Despite these challenges, the experiment continues and the April 2025 transition to exclusive legal supply represents the most significant step. The next 4 years of data will determine whether the model is viable at scale.
The D66 Coalition and What Comes Next
The experiment’s political context has shifted dramatically. Following the February 2026 coalition formation, the Netherlands is governed by the most cannabis-reform-friendly government in its history. D66, the social-liberal party that has long championed cannabis regulation, leads the coalition, with Rob Jetten serving as formateur.
D66 has historically advocated for:
- Full legalization and regulation of the cannabis supply chain
- Treating cannabis policy as a public health issue rather than a criminal justice issue
- Expanding the experiment to more cities if results are positive
- Ending the front door / back door paradox permanently
This is a dramatic change from previous coalitions. The VVD/CDA/ChristenUnie governments that preceded this coalition ranged from skeptical to actively hostile toward coffeeshop culture. The wietpas debacle of 2012 was driven by these parties.

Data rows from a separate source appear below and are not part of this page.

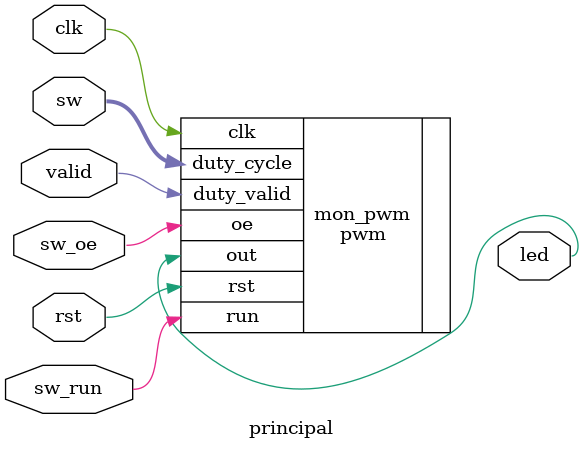
<source format=sv>
`timescale 1ns / 1ps

module principal (
    input logic clk,
    input logic rst,
    input logic sw_run,
    input logic valid,
    input logic sw_oe,
    input logic [7:0] sw,
    output logic led
);

  pwm #(
      .CLK_SCALER(100000),
      .RESET_OUTPUT_STATE(1'b0)
  ) mon_pwm (
      .clk(clk),
      .rst(rst),
      .out(led),
      .oe(sw_oe),
      .duty_cycle(sw),
      .duty_valid(valid),
      .run(sw_run)
  );

  always_ff @(posedge clk) begin

  end

endmodule

</source>
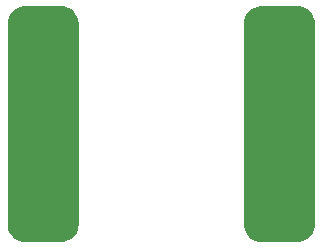
<source format=gbr>
%TF.GenerationSoftware,KiCad,Pcbnew,(5.99.0-2619-gb519867d9)*%
%TF.CreationDate,2020-08-09T22:36:06+05:30*%
%TF.ProjectId,Power_Supply,506f7765-725f-4537-9570-706c792e6b69,rev?*%
%TF.SameCoordinates,Original*%
%TF.FileFunction,Paste,Bot*%
%TF.FilePolarity,Positive*%
%FSLAX46Y46*%
G04 Gerber Fmt 4.6, Leading zero omitted, Abs format (unit mm)*
G04 Created by KiCad (PCBNEW (5.99.0-2619-gb519867d9)) date 2020-08-09 22:36:06*
%MOMM*%
%LPD*%
G01*
G04 APERTURE LIST*
G04 APERTURE END LIST*
%TO.C,J3*%
G36*
X23737086Y-39014659D02*
G01*
X23973039Y-39072816D01*
X24196608Y-39168070D01*
X24402002Y-39297953D01*
X24583901Y-39459102D01*
X24737595Y-39647342D01*
X24859103Y-39857799D01*
X24945277Y-40085022D01*
X24993886Y-40323126D01*
X25000000Y-40424201D01*
X25000000Y-57555506D01*
X24985341Y-57737086D01*
X24927184Y-57973039D01*
X24831930Y-58196608D01*
X24702047Y-58402002D01*
X24540898Y-58583901D01*
X24352658Y-58737595D01*
X24142201Y-58859103D01*
X23914978Y-58945277D01*
X23676874Y-58993886D01*
X23575799Y-59000000D01*
X20444494Y-59000000D01*
X20262914Y-58985341D01*
X20026961Y-58927184D01*
X19803392Y-58831930D01*
X19597998Y-58702047D01*
X19416099Y-58540898D01*
X19262405Y-58352658D01*
X19140897Y-58142201D01*
X19054723Y-57914978D01*
X19006114Y-57676874D01*
X19000000Y-57575799D01*
X19000000Y-40444494D01*
X19014659Y-40262914D01*
X19072816Y-40026961D01*
X19168070Y-39803392D01*
X19297953Y-39597998D01*
X19459102Y-39416099D01*
X19647342Y-39262405D01*
X19857799Y-39140897D01*
X20085022Y-39054723D01*
X20323126Y-39006114D01*
X20424201Y-39000000D01*
X23555506Y-39000000D01*
X23737086Y-39014659D01*
G37*
%TD*%
%TO.C,J2*%
G36*
X43737086Y-39014659D02*
G01*
X43973039Y-39072816D01*
X44196608Y-39168070D01*
X44402002Y-39297953D01*
X44583901Y-39459102D01*
X44737595Y-39647342D01*
X44859103Y-39857799D01*
X44945277Y-40085022D01*
X44993886Y-40323126D01*
X45000000Y-40424201D01*
X45000000Y-57555506D01*
X44985341Y-57737086D01*
X44927184Y-57973039D01*
X44831930Y-58196608D01*
X44702047Y-58402002D01*
X44540898Y-58583901D01*
X44352658Y-58737595D01*
X44142201Y-58859103D01*
X43914978Y-58945277D01*
X43676874Y-58993886D01*
X43575799Y-59000000D01*
X40444494Y-59000000D01*
X40262914Y-58985341D01*
X40026961Y-58927184D01*
X39803392Y-58831930D01*
X39597998Y-58702047D01*
X39416099Y-58540898D01*
X39262405Y-58352658D01*
X39140897Y-58142201D01*
X39054723Y-57914978D01*
X39006114Y-57676874D01*
X39000000Y-57575799D01*
X39000000Y-40444494D01*
X39014659Y-40262914D01*
X39072816Y-40026961D01*
X39168070Y-39803392D01*
X39297953Y-39597998D01*
X39459102Y-39416099D01*
X39647342Y-39262405D01*
X39857799Y-39140897D01*
X40085022Y-39054723D01*
X40323126Y-39006114D01*
X40424201Y-39000000D01*
X43555506Y-39000000D01*
X43737086Y-39014659D01*
G37*
%TD*%
M02*

</source>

If the experiment produces positive results under a sympathetic government, the path to full legalization becomes politically viable for the first time. The Netherlands could transition from tolerance to actual legal regulation — potentially resolving the 50-year-old paradox that has defined Dutch drug policy since 1976.
For tourists, the experiment is mostly invisible. The coffeeshops you visit in Centrum, Jordaan, and De Pijp are not part of the experiment and continue operating exactly as before. But the outcome of this experiment may determine whether the coffeeshop system survives, evolves, or is eventually replaced by something entirely new.
The experiment only affects coffeeshops in Amsterdam-Oost and 10 other cities. The vast majority of Amsterdam coffeeshops — including all the famous locations in Centrum, Jordaan, and De Pijp — are not part of the experiment and operate exactly as before. You will not notice any difference during your visit.